▶ [Directions]
Please retype every row below word for word, leaving the pictures out of your answer.

▶ [Given records]
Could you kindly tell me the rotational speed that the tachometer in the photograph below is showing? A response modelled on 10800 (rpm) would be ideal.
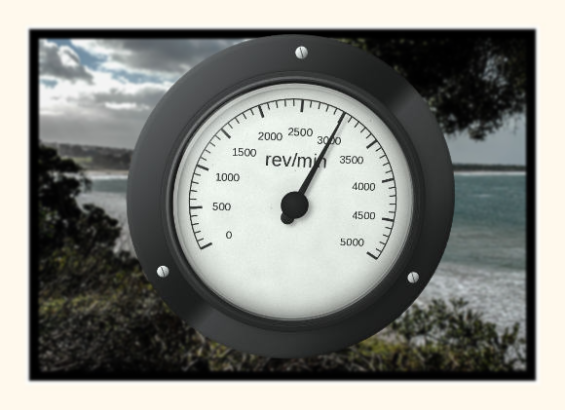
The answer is 3000 (rpm)
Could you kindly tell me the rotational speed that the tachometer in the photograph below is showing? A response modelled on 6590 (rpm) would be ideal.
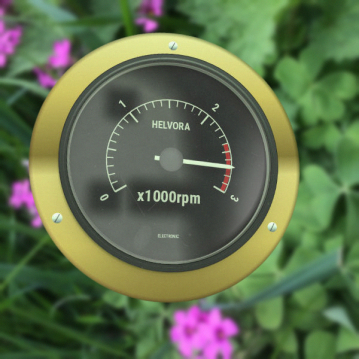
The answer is 2700 (rpm)
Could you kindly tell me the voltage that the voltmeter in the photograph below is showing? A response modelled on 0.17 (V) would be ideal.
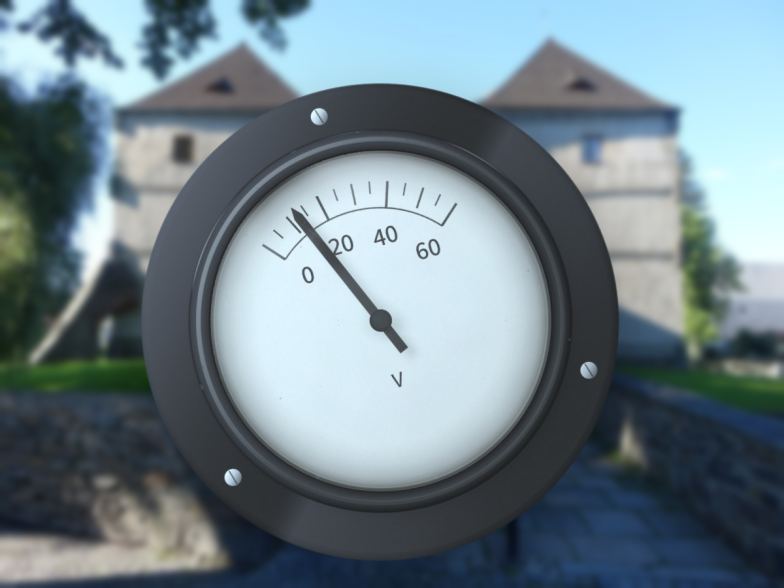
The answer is 12.5 (V)
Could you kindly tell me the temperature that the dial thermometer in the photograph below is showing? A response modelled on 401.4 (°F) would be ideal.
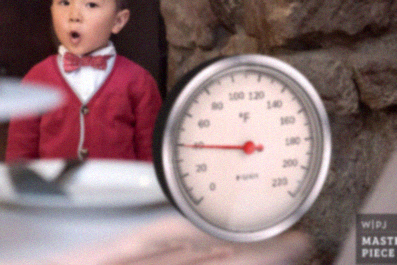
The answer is 40 (°F)
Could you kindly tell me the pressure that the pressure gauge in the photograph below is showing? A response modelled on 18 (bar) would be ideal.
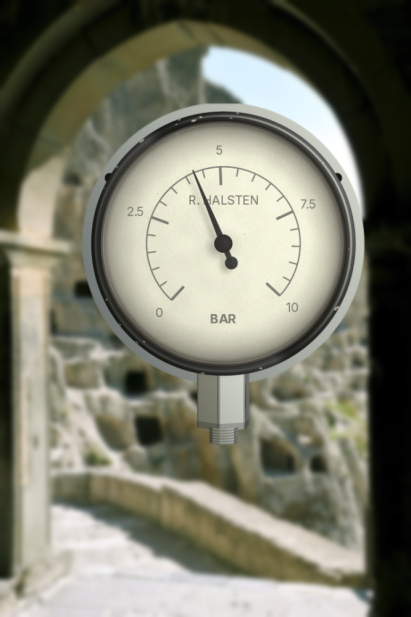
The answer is 4.25 (bar)
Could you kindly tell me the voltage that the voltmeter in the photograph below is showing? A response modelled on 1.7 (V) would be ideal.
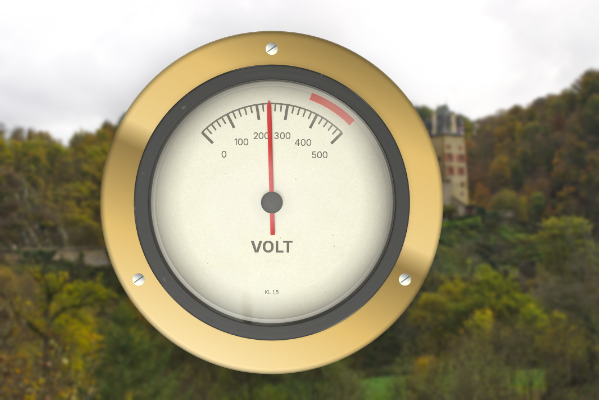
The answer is 240 (V)
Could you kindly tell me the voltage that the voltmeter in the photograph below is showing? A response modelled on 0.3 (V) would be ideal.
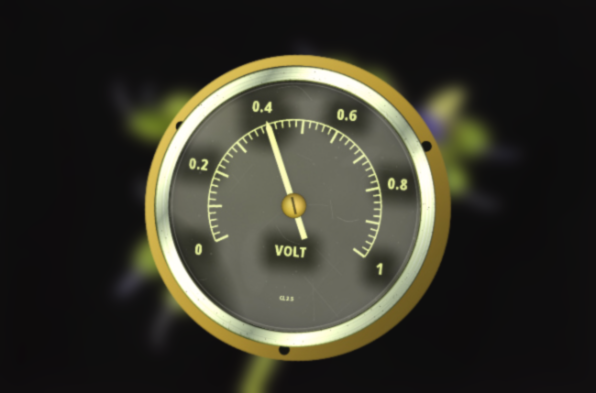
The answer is 0.4 (V)
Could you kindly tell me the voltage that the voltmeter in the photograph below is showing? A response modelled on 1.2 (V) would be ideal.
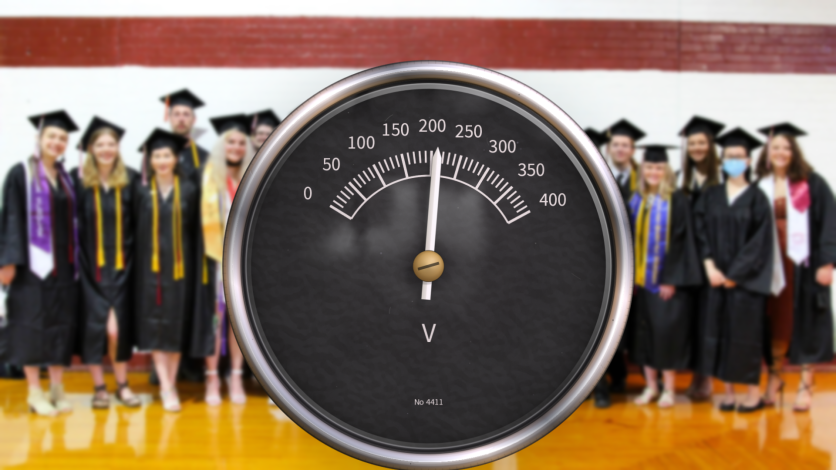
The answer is 210 (V)
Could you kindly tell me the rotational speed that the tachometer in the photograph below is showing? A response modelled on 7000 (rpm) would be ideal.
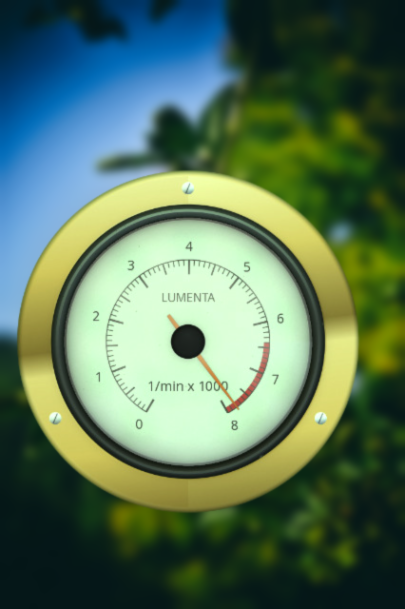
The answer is 7800 (rpm)
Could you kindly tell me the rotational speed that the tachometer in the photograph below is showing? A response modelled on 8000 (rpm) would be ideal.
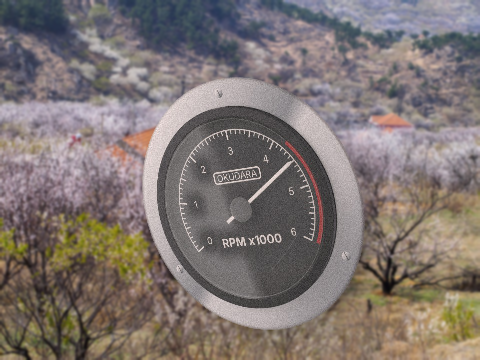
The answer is 4500 (rpm)
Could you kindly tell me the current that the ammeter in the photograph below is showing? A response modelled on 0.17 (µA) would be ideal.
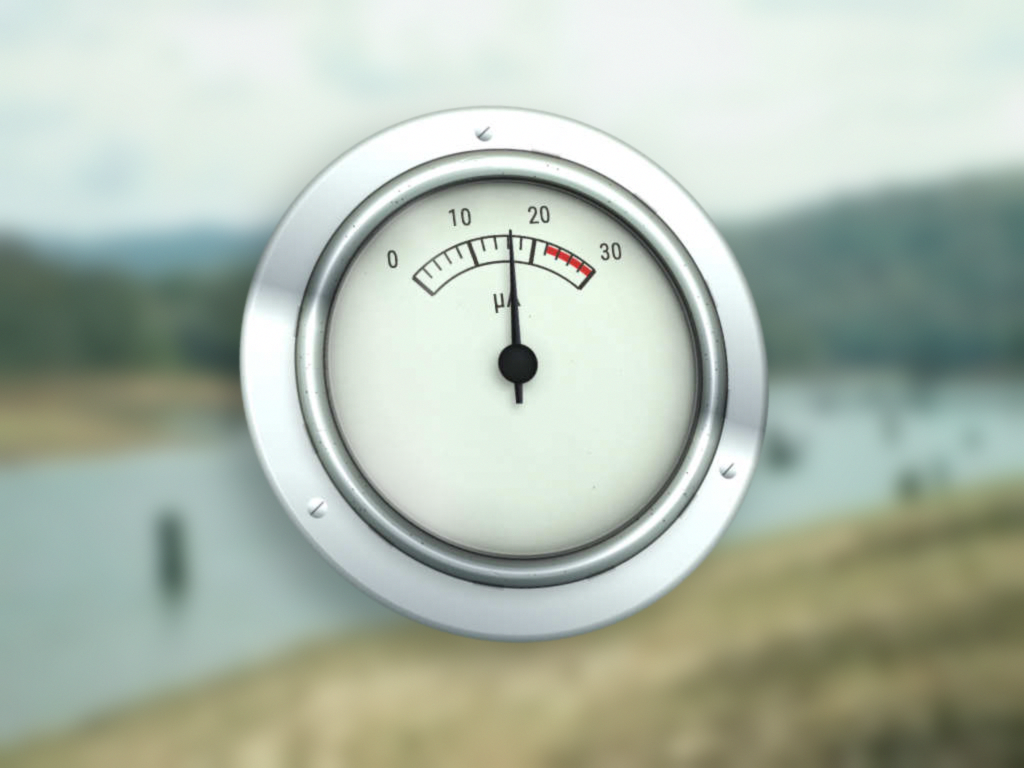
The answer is 16 (µA)
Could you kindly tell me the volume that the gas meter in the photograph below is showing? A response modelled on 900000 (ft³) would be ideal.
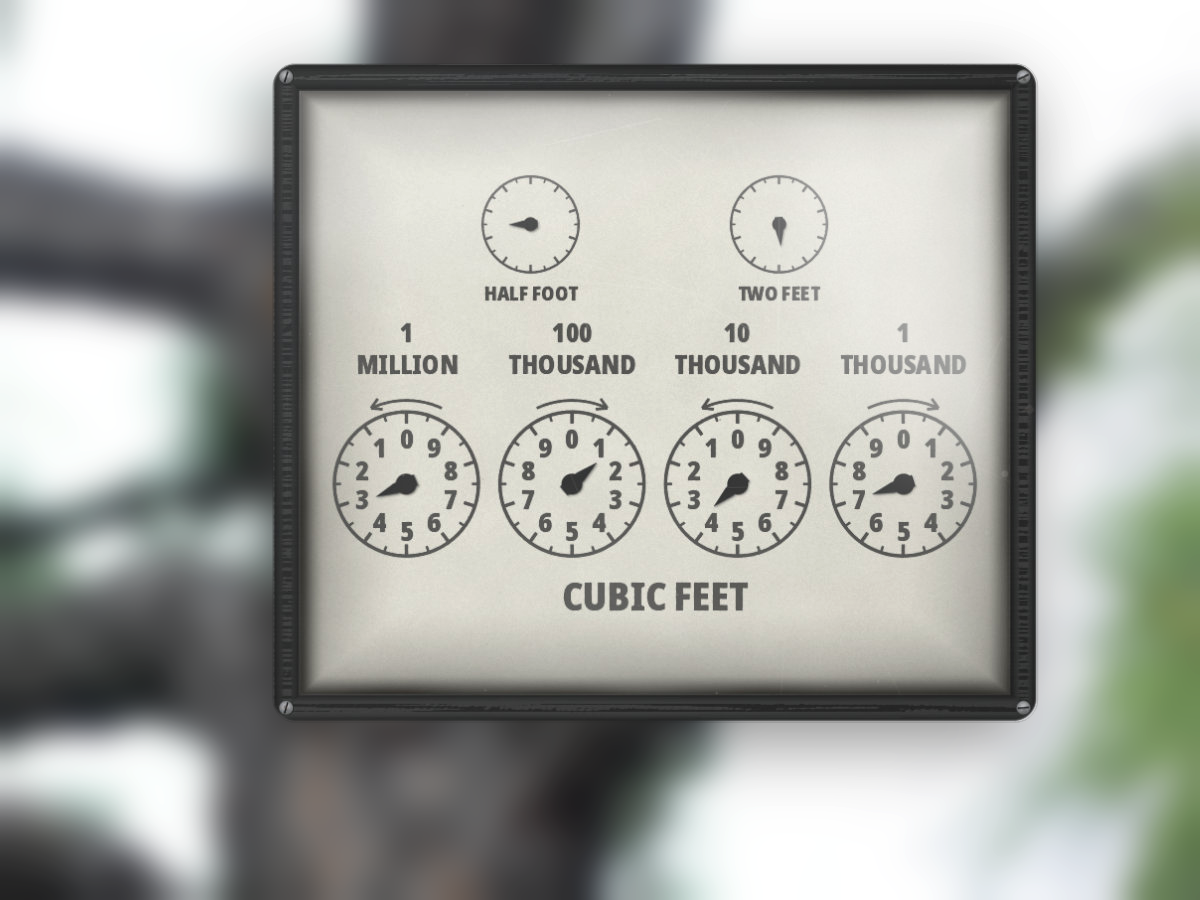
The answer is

▶ [Result of this task]
Could you kindly tell me the rotational speed that the tachometer in the photograph below is showing? A response modelled on 10800 (rpm) would be ideal.
The answer is 3000 (rpm)
Could you kindly tell me the rotational speed that the tachometer in the photograph below is showing? A response modelled on 6590 (rpm) would be ideal.
The answer is 2700 (rpm)
Could you kindly tell me the voltage that the voltmeter in the photograph below is showing? A response modelled on 0.17 (V) would be ideal.
The answer is 12.5 (V)
Could you kindly tell me the temperature that the dial thermometer in the photograph below is showing? A response modelled on 401.4 (°F) would be ideal.
The answer is 40 (°F)
Could you kindly tell me the pressure that the pressure gauge in the photograph below is showing? A response modelled on 18 (bar) would be ideal.
The answer is 4.25 (bar)
Could you kindly tell me the voltage that the voltmeter in the photograph below is showing? A response modelled on 1.7 (V) would be ideal.
The answer is 240 (V)
Could you kindly tell me the voltage that the voltmeter in the photograph below is showing? A response modelled on 0.3 (V) would be ideal.
The answer is 0.4 (V)
Could you kindly tell me the voltage that the voltmeter in the photograph below is showing? A response modelled on 1.2 (V) would be ideal.
The answer is 210 (V)
Could you kindly tell me the rotational speed that the tachometer in the photograph below is showing? A response modelled on 7000 (rpm) would be ideal.
The answer is 7800 (rpm)
Could you kindly tell me the rotational speed that the tachometer in the photograph below is showing? A response modelled on 8000 (rpm) would be ideal.
The answer is 4500 (rpm)
Could you kindly tell me the current that the ammeter in the photograph below is showing? A response modelled on 0.17 (µA) would be ideal.
The answer is 16 (µA)
Could you kindly tell me the volume that the gas meter in the photograph below is showing? A response modelled on 900000 (ft³) would be ideal.
The answer is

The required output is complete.